### WHAT THIS EXERCISE ASKS
1. Answer these questions using the article about Delaram Hajipour.
(a) In which city is NephroCan based?
(b) Besides the improv team, which team was Hajipour on in high school?
(c) For how many years did Hajipour play with UBC's improv team?
2. Reproduce word for word the stretch of the article about Delaram Hajipour from "The president of" through "to deliver punchlines.".
3. Write what follows in the article about Delaram Hajipour, starting after its last sentence.

### SOURCE DOCUMENT
■ ■ ■ ■ ■ ■ ■

Weekend Warrior: NephroCan CEO Delaram Hajipour acts the part

The president of Instant Theatre's board keeps on improvising through a delicate work-life balance

Delaram Hajipour’s day job is no laughing matter.

As the CEO of Vancouver-based NephroCan, she works to help patients and practitioners access kidney dialysis treatment. But when the sun sets and the curtain closes on that, she steps on stage to deliver punchlines.

Performing improv, she says, provides a sense of “pure joy and excitement.” It all goes back to the first time she saw a show in high school. “I absolutely fell in love,” she says. “I had a bit of a High School Musical moment: I was on the basketball team and I was also on the improv team, and I had to make some decisions.”

Hajipour joined the junior (and then senior) improv team, took courses at local improv companies like Instant Theatre to learn and grow as a performer, and from there went on to play with UBC’s improv team for five years while studying business at Sauder.

■ ■ ■ ■ ■ ■ ■

Saved entries
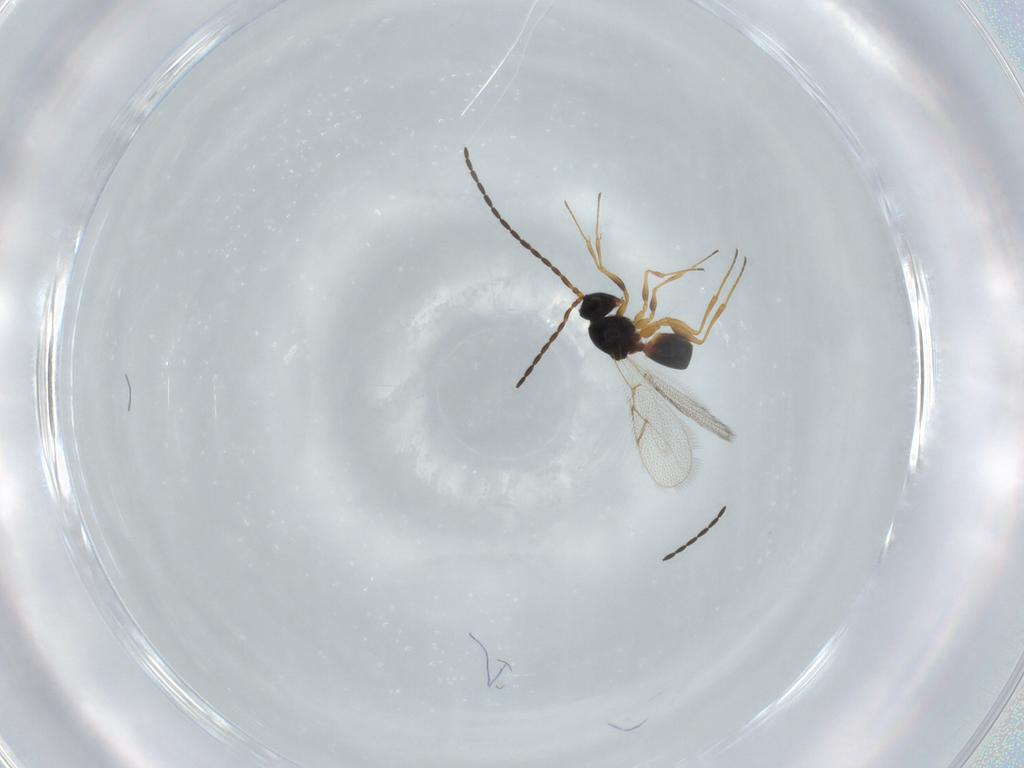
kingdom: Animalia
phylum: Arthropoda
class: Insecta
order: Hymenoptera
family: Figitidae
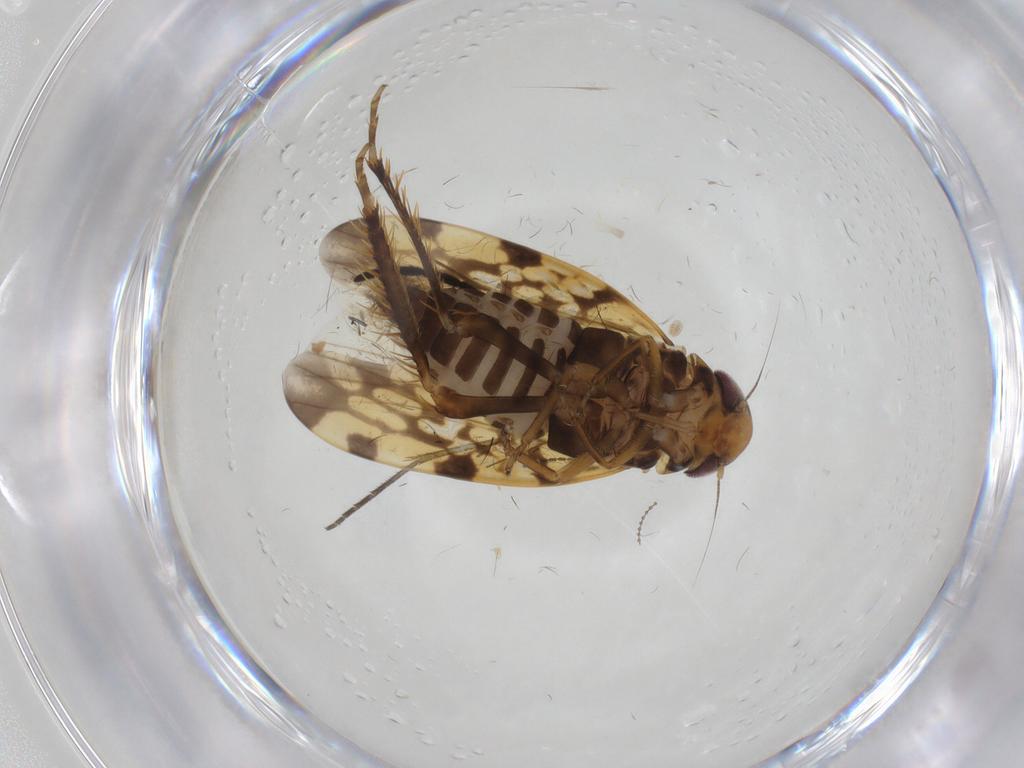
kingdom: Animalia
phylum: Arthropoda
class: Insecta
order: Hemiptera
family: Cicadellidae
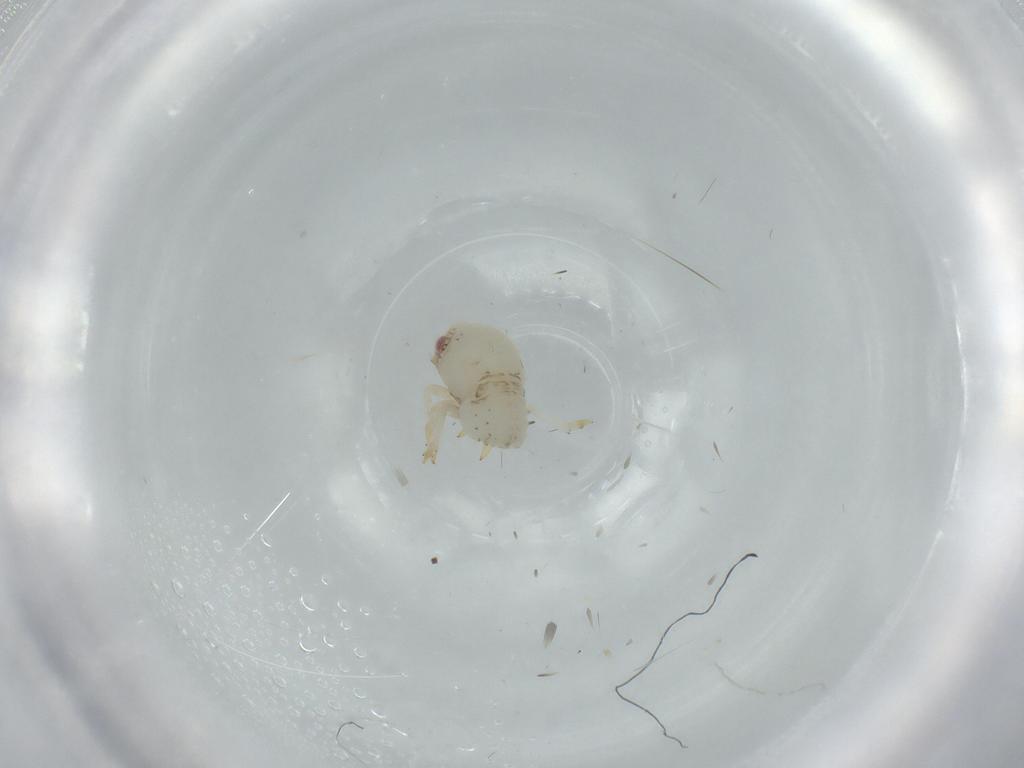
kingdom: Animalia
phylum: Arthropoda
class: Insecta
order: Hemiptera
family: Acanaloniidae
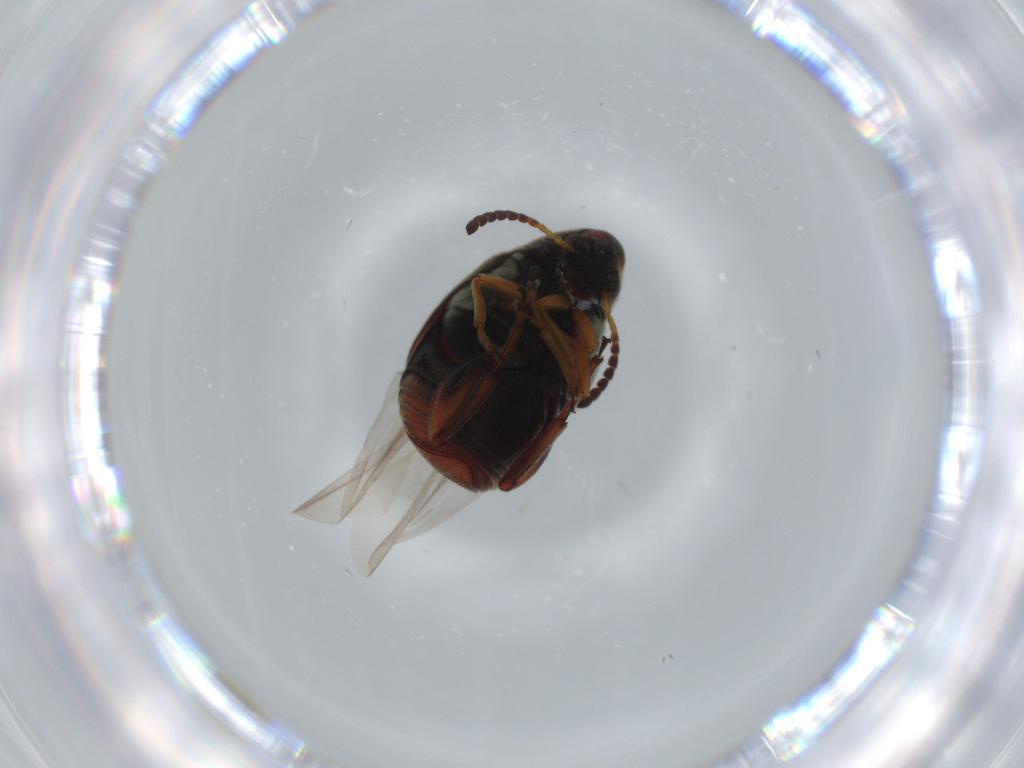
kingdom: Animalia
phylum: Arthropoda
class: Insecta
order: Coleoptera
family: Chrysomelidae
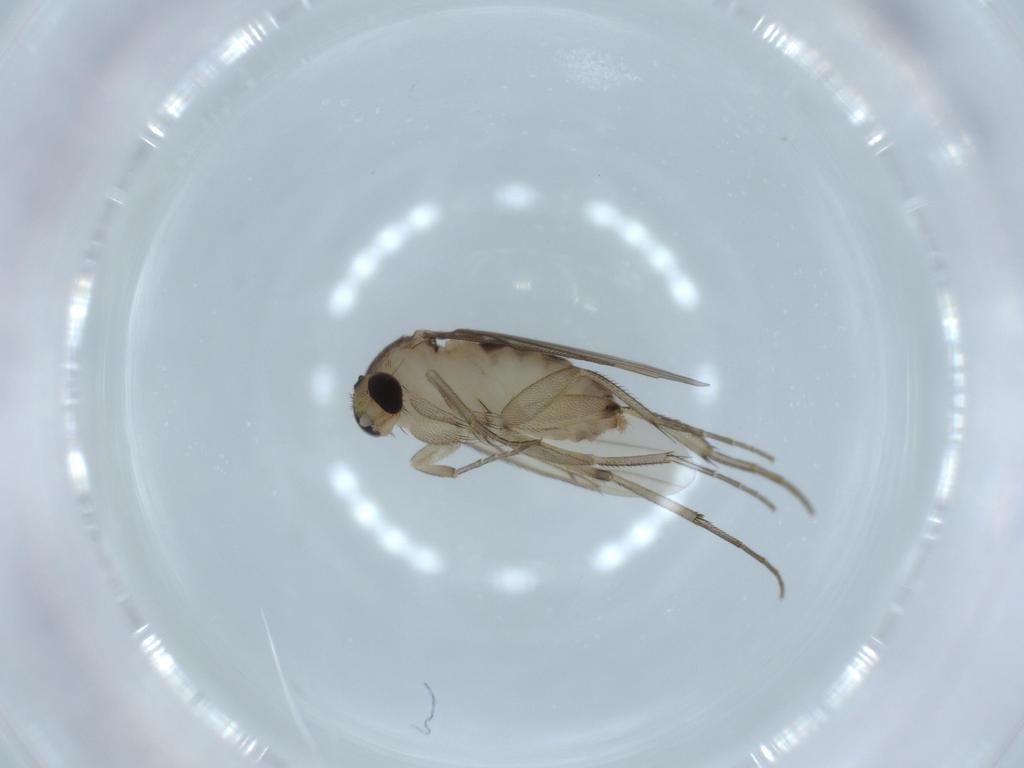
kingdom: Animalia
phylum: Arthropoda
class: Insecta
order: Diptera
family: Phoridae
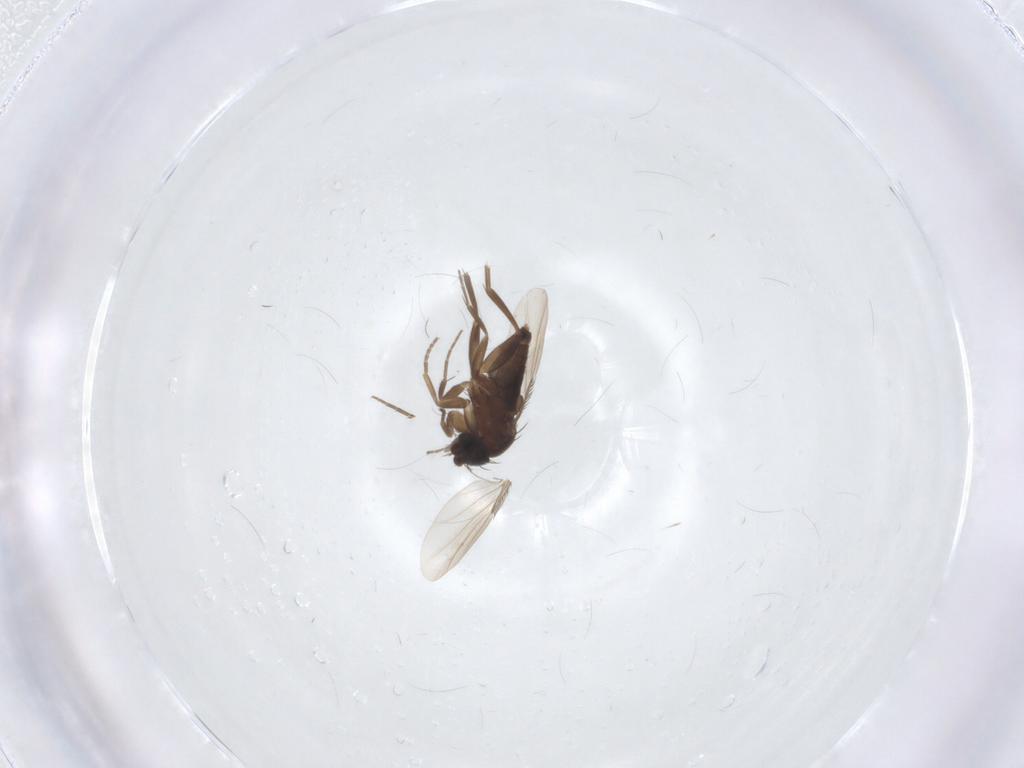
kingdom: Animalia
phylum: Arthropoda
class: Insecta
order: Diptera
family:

■ ■ ■ ■ ■ ■ ■

### ANSWERS BY ITEM
1.
(a) Vancouver
(b) The basketball team
(c) Five years

2.
The president of Instant Theatre's board keeps on improvising through a delicate work-life balance

Delaram Hajipour’s day job is no laughing matter.

As the CEO of Vancouver-based NephroCan, she works to help patients and practitioners access kidney dialysis treatment. But when the sun sets and the curtain closes on that, she steps on stage to deliver punchlines.

3.
Originally from Tehran, Hajipour moved to North Vancouver when she was eight. Her parents are both doctors, so she thought she wanted to be a doctor, too. But the entrepreneurial bug bit her early: by the time she founded NephroCan in 2016, she had already sold intellectual property to an international company, worked on a few startups and served as assistant director of a local medical distribution firm.

For the last seven years, she has developed NephroCan into a one-stop-shop for hemodialysis treatment. “A lot of health-care providers were trying to meet this niche,” says Hajipour, “but they had to source from here and there. We decided that we wanted to provide a full solution to help ease that pain.” To that end, the company provides products and services to treat end-stage renal disease patients, including devices, equipment, in-house design solutions and more.

And then, a plot twist. Around 2020, the Instant Theatre that Hajipour used to frequent as a young adult shut down after issues with the company’s management came to light. It was devastating for the city’s improv community because Instant—which produced shows and offered educational programs—had stood as a pillar of the Vancouver improv scene since 1994.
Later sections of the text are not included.